Bought or invested in? Bitpay was shooting themselves in the foot by not branching out into other digital assets while fees and transaction time skyrocketed. If it took Bitmain to force the issue congrats to them.
The chinese government wanted a crypto they could track, because they want to own all of the mining infrastructure, all of the nodes, all of the code base and the payment gateway to it. So that's what they got. Bcash.
Who mines a block or where the nodes are etc is irrelevant, the ledger is open and public for both Bitcoin and Bitcoin Cash. This isn't the place for wild anti-Chinese conspiracy theories.
I appreciate that there's several different opinions across this thread, but this is the 3rd or so time you've posted this exact comment (and several others); it's verging on spam by now, to me.
If people don't understand that bcash is under regulatory capture of the chinese government, then they are not understanding how cryptocurrencies work.

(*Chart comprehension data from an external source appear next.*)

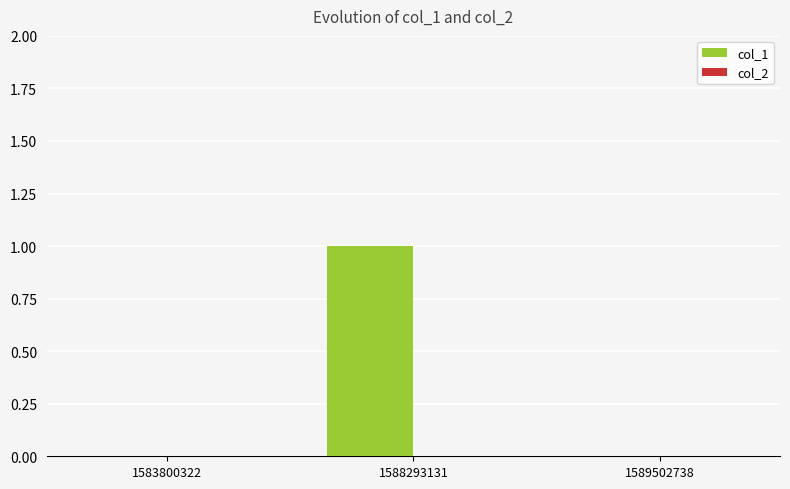

Count the number of data series in this chart.

1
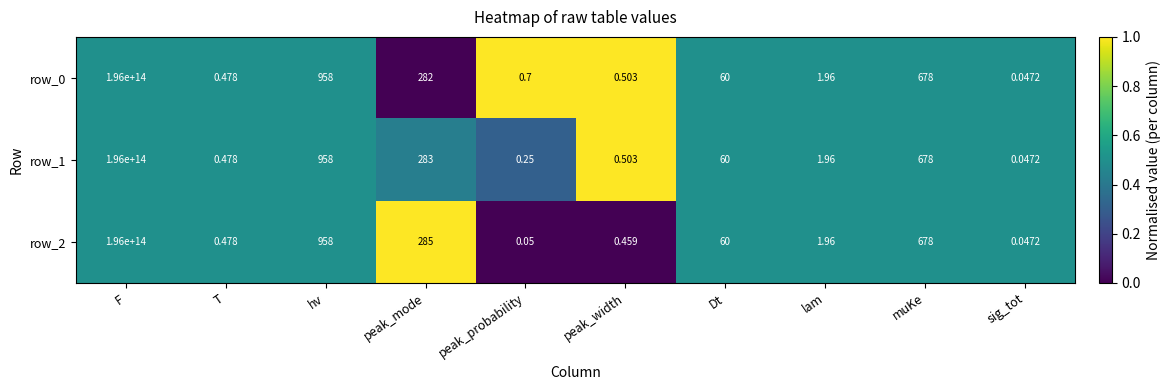

Is the value of row_0 at F greater than the value of row_2 at muKe?

Yes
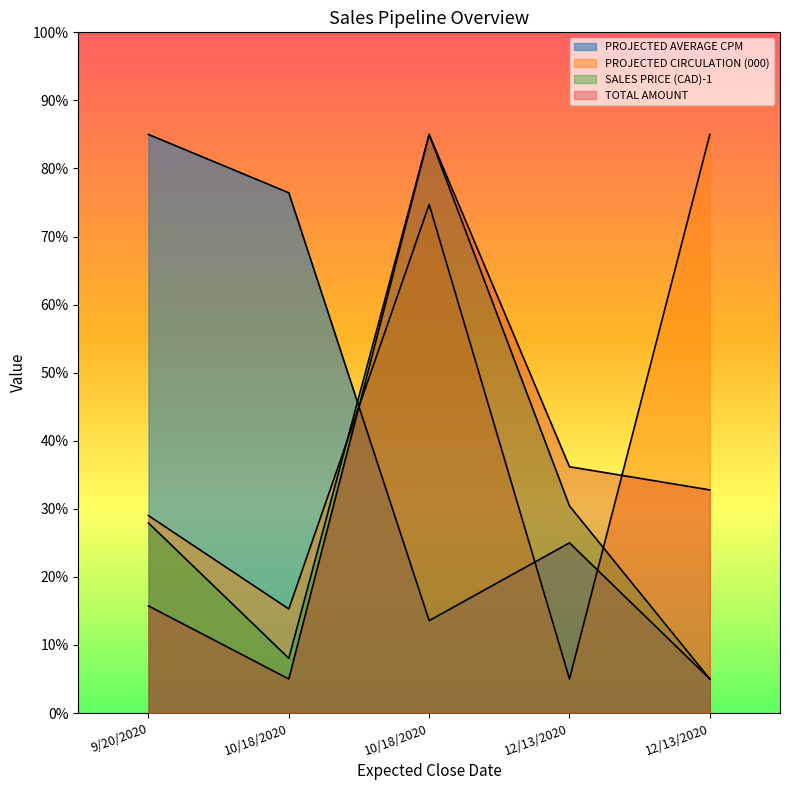

Rank the series by their maximum value, from highest to lowest.

PROJECTED AVERAGE CPM, PROJECTED CIRCULATION (000), SALES PRICE (CAD)-1, TOTAL AMOUNT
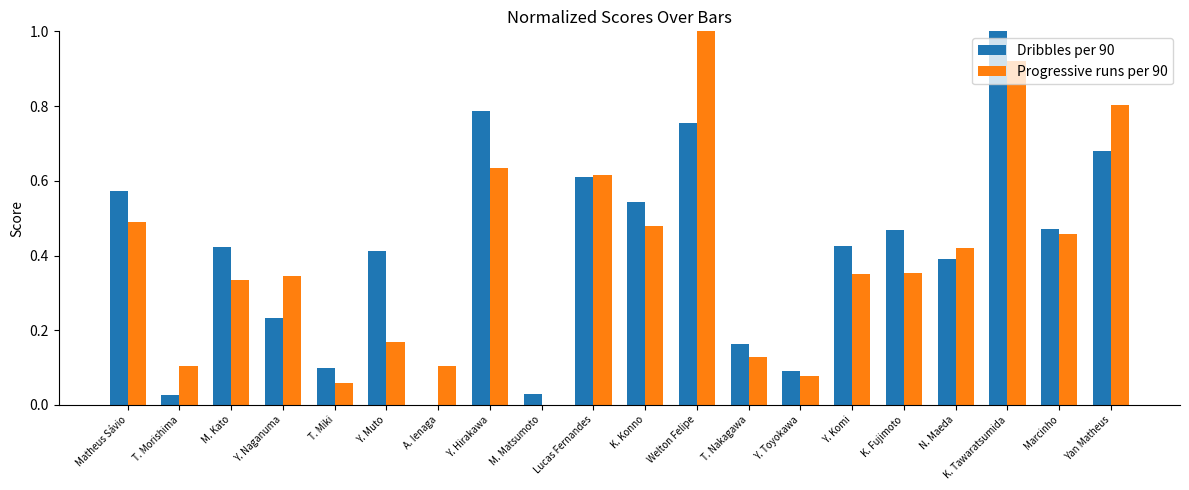

At which category is the sum across all series the highest?

K. Tawaratsumida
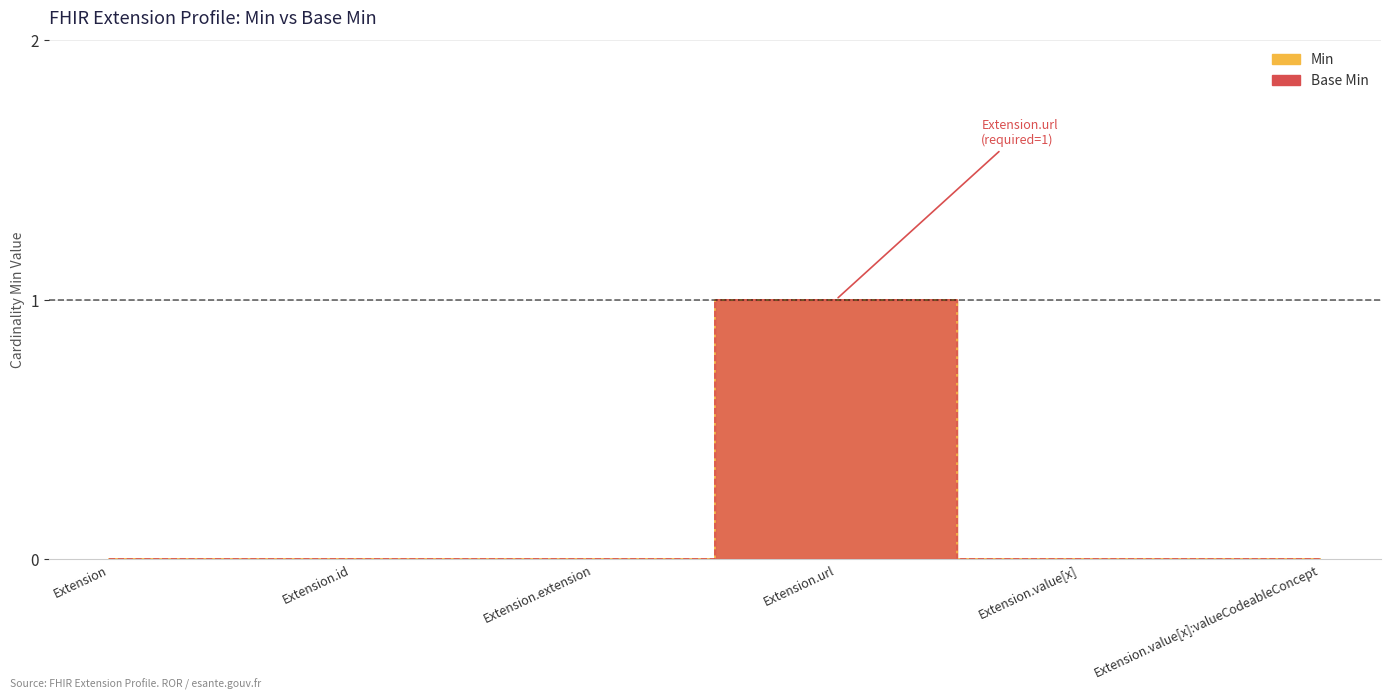

Which series has the largest range (max minus min)?

Min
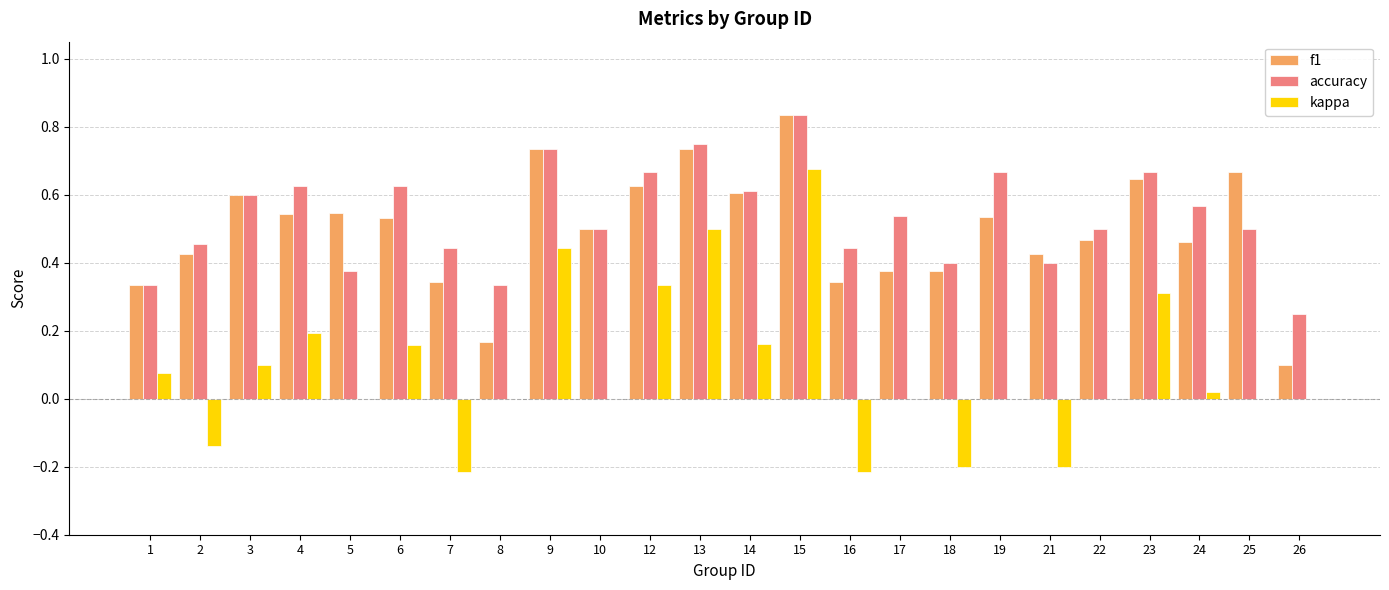

Is the value of kappa at 9 greater than the value of f1 at 2?

Yes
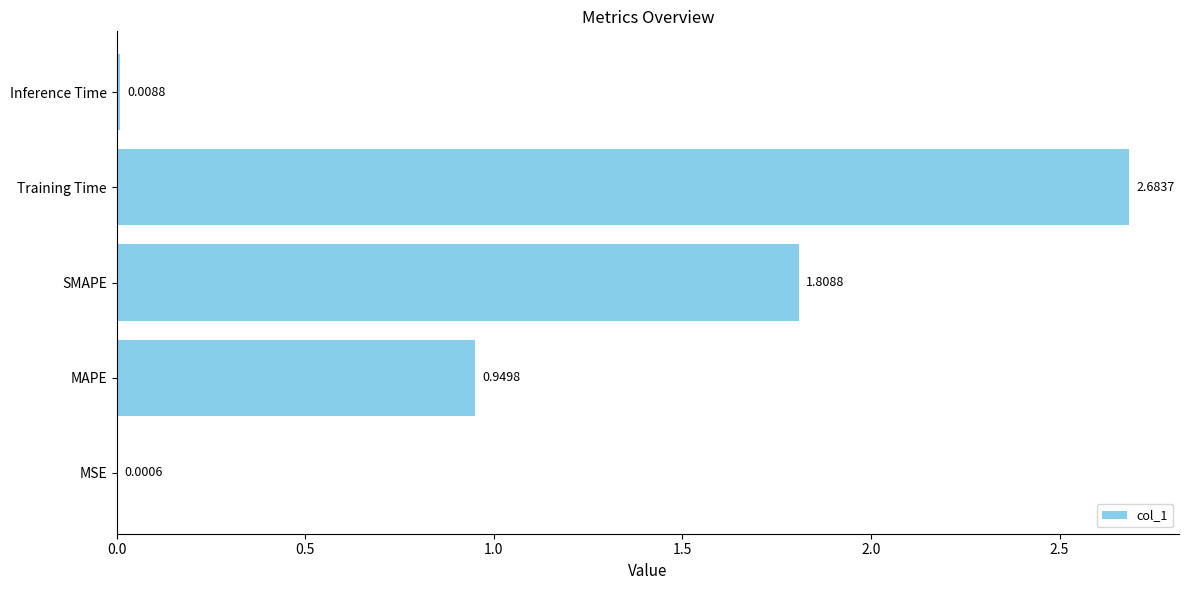

What is the average value?

1.1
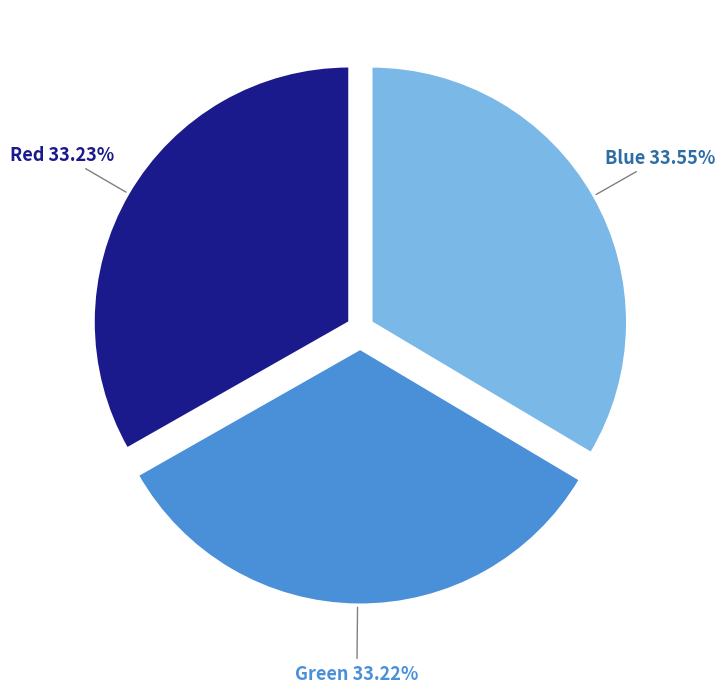

How many segments does this pie chart have?

3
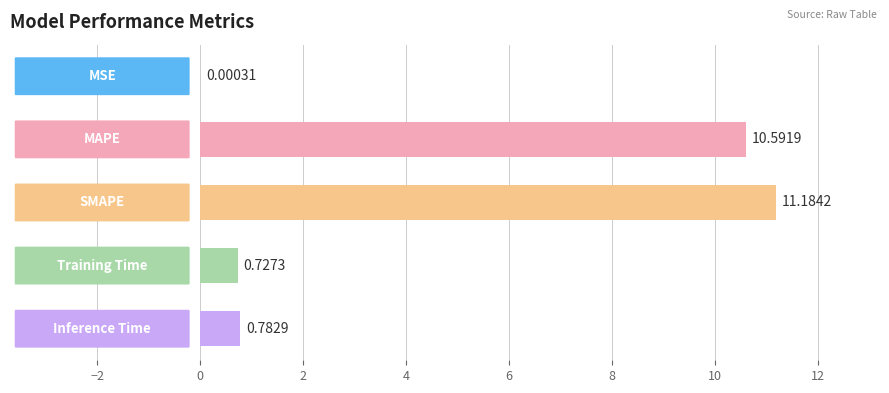

What is the sum of all values?

23.3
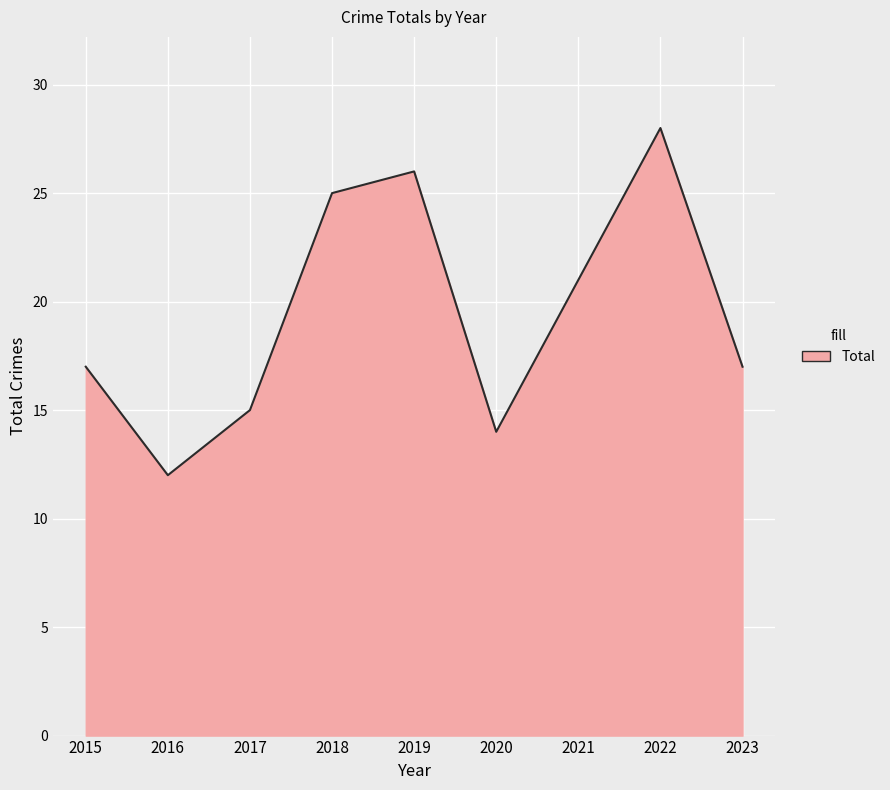

What is the sum of all values?

175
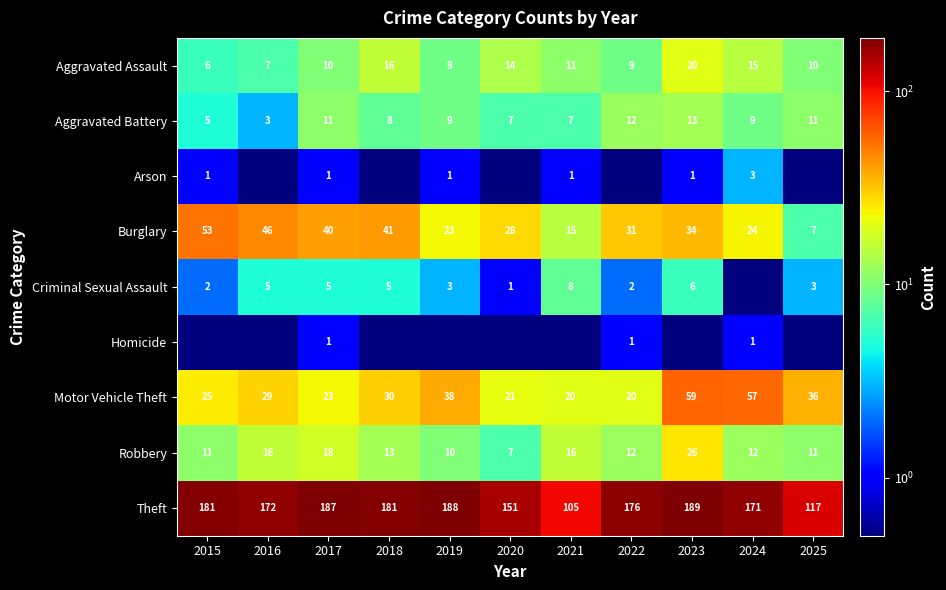

Count the number of data series in this chart.

9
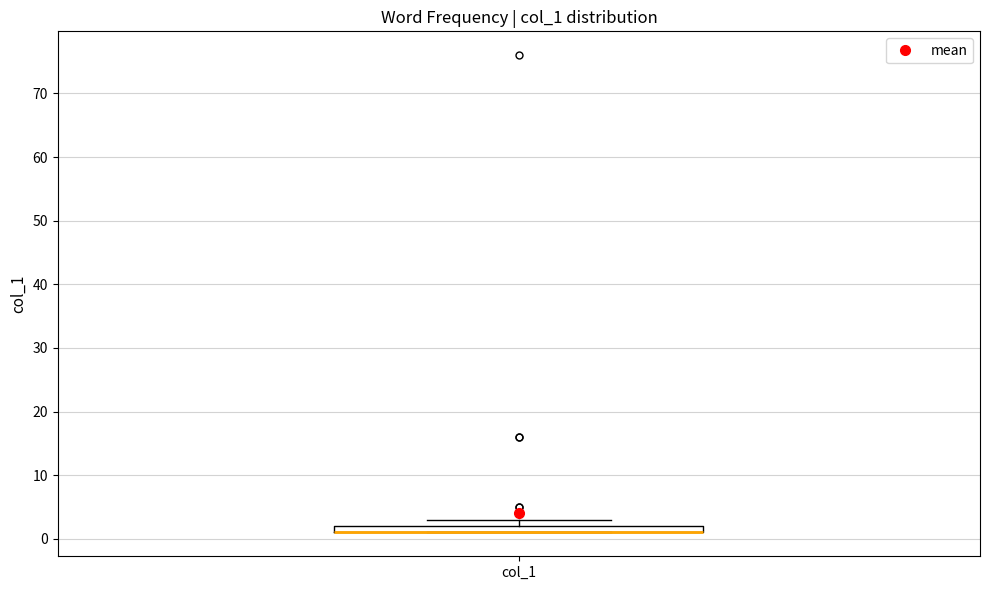

Where is the lower edge of the box for col_1 on the y-axis? The values are not printed on the chart, so give them approximately, as read against the axis.

1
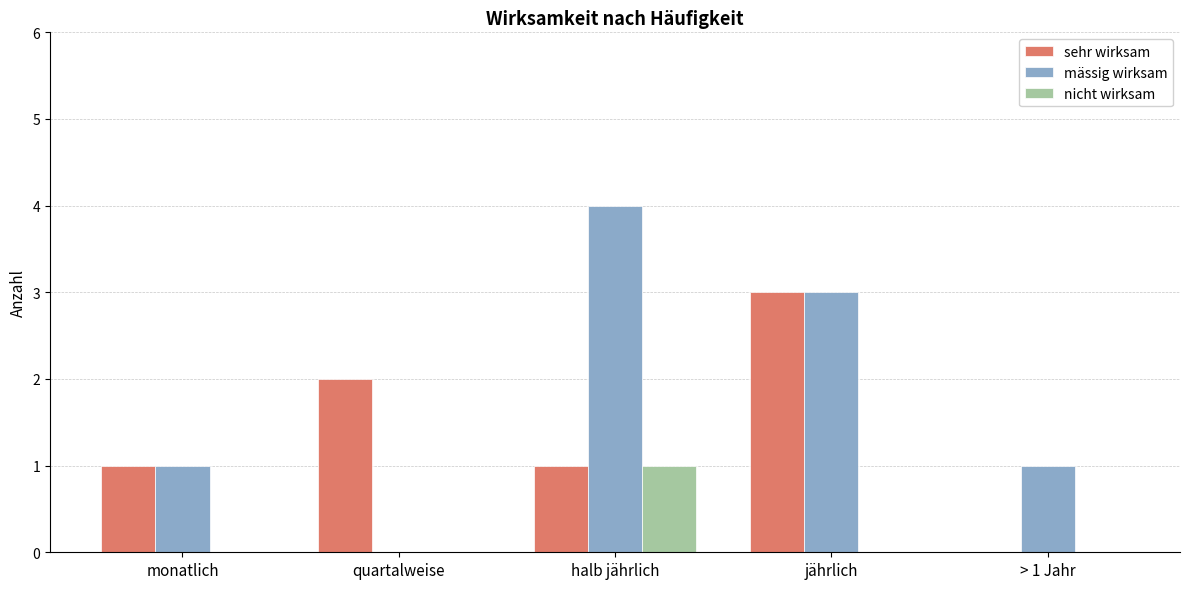

What is the highest value of the nicht wirksam series?

1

This does seem like a more plausible explanation. Bitcoin Cash is worse for their application than Litecoin in pretty much every way: it has slower blocks so there's more chance of the price shifting before the transaction confirms, it has less exchange support, they had to create their own address format for it that existing Bitcoin Cash wallets don't even support sending to in order to ensure people didn't accidentally send bitcoins there, and so on. However, it does have the major advantage for Bitcoin miners that their existing mining hardware can be used for it.
> Bitcoin Cash is worse for their application than Litecoin in pretty much every way
Litecoin will have the same scalability problems as bitcoin core, and it hasn't attracted a cutting edge-team that will be likely to try a different approach to improve the situation. Litecoin is a clone using recycled code and ideas from bitcoin. Clones with stale ideas don't generally eclipse their originators.
"We have carefully studied the most significant alternatives to the Bitcoin Blockchain and have concluded that none of them are compelling" [1]
He's been a bitcoin maximalist for a while, so it's notable to see him finally cave due to the mining fees.